O entendimento do papel do Estado acompanhou os ciclos desde o mercantilismo europeu. Mais recentemente, a prosperidade pós-guerra acabou com os “choques” do petróleo. A intervenção estatal foi substituída pela regulação normativa, o Consenso de Washington passou a ditar a política econômica (fiscal, monetária e cambial) e o neoliberalismo conquistou corações e mentes ocidentais. Foi também a época da criação das agências reguladoras, da preferência por políticas públicas de impacto horizontal, desregulamentação e privatizações.
Do lado de cá do mundo, depois de tudo isso, no entanto, o novo milênio não cumpriu as promessas. A queda das torres gêmeas, a crescente desindustrialização, a segunda invasão do Iraque, o crack de 2008, a crise da dívida europeia, as instabilidades financeiras e cambiais recorrentes evidenciaram o esgotamento da solução dos mercados. O baixo desempenho dos países “ocidentais” passou a ser flagrante, quando comparado ao vigor no Extremo-Oriente. Depois da japonesa e coreana, a ascensão chinesa demonstrava a efetividade das políticas industriais e o papel do governo como seu promotor.

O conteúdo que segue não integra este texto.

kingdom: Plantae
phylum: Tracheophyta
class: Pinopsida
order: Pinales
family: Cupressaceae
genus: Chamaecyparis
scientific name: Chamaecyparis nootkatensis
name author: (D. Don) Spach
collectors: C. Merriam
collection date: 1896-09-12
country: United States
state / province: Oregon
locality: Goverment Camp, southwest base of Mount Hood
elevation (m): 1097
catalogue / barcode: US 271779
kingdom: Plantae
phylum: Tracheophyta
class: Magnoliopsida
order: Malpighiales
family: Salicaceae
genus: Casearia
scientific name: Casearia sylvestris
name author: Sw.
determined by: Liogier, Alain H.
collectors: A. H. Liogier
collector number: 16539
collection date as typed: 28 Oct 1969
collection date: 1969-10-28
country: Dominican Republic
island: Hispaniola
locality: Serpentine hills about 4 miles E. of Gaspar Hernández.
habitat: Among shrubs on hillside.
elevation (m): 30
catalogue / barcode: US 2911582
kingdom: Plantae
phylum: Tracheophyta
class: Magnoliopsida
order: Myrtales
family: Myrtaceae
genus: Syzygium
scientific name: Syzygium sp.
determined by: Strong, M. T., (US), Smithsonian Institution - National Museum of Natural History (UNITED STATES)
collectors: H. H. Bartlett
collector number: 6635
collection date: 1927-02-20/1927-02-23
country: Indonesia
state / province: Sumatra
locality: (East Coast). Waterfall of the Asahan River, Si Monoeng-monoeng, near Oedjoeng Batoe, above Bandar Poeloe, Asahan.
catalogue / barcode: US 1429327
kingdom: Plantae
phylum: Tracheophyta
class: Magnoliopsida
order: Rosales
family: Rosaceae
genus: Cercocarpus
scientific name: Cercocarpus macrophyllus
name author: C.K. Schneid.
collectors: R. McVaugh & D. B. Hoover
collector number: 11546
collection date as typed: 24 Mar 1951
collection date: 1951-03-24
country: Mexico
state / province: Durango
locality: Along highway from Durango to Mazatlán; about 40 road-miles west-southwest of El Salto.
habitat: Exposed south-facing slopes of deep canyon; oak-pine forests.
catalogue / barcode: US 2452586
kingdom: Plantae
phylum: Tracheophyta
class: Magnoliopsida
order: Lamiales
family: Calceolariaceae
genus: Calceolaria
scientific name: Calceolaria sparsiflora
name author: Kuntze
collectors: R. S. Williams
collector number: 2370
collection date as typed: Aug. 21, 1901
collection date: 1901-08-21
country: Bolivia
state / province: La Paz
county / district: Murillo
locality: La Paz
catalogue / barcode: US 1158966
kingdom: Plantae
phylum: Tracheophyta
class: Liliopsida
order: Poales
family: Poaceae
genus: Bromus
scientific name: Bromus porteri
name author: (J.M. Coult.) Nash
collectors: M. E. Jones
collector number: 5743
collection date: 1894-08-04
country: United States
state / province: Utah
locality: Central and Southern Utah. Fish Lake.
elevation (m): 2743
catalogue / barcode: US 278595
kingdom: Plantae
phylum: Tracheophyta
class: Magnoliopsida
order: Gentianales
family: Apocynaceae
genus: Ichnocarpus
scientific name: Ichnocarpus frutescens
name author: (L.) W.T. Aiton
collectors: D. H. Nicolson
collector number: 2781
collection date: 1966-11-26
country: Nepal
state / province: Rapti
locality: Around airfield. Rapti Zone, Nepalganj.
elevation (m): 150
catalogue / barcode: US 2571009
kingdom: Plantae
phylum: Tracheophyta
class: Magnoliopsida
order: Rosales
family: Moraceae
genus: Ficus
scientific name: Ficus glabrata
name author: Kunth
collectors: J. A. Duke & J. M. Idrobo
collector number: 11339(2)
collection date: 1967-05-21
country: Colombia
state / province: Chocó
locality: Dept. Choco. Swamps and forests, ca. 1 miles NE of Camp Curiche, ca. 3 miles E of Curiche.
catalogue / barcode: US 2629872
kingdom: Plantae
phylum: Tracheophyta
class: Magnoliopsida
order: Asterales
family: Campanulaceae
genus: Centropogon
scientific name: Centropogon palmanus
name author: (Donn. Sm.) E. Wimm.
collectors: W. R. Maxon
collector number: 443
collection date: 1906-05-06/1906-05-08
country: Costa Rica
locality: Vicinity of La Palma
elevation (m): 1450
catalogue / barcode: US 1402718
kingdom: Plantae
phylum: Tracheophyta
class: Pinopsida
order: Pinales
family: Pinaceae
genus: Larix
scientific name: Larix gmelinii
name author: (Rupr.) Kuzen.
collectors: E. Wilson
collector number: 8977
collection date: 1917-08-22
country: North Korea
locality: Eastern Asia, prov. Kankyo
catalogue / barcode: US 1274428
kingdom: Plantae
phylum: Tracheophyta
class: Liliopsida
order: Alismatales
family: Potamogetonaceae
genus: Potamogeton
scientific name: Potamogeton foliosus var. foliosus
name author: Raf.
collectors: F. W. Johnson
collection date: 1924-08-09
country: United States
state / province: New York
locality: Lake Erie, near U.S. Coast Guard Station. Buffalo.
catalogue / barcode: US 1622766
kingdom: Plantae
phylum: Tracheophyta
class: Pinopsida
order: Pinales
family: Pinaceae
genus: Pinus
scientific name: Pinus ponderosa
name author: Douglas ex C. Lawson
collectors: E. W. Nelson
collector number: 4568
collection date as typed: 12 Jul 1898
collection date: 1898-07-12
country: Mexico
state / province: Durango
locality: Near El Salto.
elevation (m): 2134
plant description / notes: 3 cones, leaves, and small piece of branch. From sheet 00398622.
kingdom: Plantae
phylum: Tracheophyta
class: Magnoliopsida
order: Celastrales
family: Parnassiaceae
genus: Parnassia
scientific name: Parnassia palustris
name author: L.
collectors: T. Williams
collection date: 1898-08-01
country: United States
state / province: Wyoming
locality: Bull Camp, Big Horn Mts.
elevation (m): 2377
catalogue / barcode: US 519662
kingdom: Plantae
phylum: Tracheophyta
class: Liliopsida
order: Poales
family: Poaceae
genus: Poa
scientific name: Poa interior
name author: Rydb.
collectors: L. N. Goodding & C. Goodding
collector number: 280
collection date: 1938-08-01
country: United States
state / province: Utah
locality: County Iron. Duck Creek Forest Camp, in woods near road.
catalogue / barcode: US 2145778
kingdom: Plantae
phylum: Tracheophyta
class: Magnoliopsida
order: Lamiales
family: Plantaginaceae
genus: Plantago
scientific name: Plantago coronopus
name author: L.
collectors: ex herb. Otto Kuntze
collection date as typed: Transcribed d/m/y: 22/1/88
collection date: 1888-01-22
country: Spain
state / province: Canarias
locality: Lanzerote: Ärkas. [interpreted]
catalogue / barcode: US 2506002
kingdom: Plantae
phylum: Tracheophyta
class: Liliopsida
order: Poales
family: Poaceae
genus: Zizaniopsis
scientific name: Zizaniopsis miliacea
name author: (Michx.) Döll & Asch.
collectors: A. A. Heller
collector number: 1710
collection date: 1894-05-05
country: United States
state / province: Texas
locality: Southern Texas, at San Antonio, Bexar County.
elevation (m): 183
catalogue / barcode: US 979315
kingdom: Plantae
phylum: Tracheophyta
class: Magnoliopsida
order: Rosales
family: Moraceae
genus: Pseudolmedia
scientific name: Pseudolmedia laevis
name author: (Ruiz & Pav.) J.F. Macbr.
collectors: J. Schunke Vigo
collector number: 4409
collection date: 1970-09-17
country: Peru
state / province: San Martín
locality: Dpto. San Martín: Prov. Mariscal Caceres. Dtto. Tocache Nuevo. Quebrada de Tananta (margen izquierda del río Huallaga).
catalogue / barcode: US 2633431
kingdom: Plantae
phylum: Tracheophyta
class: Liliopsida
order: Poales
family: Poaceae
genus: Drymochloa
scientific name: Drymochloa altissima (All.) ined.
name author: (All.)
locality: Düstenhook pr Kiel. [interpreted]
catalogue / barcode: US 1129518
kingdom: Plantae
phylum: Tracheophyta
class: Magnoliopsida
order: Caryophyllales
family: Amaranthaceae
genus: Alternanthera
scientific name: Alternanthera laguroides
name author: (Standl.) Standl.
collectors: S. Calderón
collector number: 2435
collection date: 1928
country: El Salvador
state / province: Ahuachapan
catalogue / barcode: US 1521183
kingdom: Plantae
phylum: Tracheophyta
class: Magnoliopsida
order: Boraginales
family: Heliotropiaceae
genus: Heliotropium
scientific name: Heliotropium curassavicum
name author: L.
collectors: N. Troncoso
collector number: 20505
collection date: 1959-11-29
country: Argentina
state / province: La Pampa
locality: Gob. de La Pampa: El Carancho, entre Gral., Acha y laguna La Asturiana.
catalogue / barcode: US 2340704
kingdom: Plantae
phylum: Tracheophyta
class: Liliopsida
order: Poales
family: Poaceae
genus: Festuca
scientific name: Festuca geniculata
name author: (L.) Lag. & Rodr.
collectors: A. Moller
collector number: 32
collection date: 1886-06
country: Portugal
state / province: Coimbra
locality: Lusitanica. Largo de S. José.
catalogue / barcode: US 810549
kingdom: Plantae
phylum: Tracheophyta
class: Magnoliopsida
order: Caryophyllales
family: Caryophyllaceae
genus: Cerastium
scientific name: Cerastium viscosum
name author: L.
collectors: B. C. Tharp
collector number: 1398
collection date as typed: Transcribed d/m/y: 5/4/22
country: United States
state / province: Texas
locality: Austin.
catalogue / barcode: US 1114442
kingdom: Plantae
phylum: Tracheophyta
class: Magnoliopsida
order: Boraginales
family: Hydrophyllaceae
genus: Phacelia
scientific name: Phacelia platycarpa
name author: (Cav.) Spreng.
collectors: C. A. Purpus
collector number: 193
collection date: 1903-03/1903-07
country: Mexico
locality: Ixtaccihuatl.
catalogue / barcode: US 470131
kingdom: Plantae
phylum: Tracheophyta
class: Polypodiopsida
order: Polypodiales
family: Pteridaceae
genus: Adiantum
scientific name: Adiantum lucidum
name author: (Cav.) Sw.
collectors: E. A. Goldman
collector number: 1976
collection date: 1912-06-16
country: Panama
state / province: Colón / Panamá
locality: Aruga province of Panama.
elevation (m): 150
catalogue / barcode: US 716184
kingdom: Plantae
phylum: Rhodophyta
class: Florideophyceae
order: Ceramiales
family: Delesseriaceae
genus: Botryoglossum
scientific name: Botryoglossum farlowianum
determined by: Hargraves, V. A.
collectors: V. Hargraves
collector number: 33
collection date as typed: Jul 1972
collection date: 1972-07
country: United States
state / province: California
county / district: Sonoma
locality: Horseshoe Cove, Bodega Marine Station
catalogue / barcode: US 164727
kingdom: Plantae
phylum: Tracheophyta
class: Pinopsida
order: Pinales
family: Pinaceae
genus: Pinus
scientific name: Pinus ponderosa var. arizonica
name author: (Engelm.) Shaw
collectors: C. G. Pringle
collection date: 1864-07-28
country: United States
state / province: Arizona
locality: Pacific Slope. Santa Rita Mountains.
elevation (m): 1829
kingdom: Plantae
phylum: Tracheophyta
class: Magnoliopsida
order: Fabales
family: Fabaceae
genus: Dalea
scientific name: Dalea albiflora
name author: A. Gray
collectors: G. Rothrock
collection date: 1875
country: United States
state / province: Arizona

Além da competição internacional, a questão ambiental e, sobretudo, a urgência climática reforçam a importância de conduzir a transição energética para uma economia de baixo carbono. A frequência dos eventos extremos, a tensão geopolítica, a desigualdade e lentidão da retomada após a pandemia, tudo indica um cenário dominado pela incerteza e com diferentes riscos a se acumularem. Cabe ao Estado, todos concordam, articular e liderar a ação coletiva no sentido de superar os desafios.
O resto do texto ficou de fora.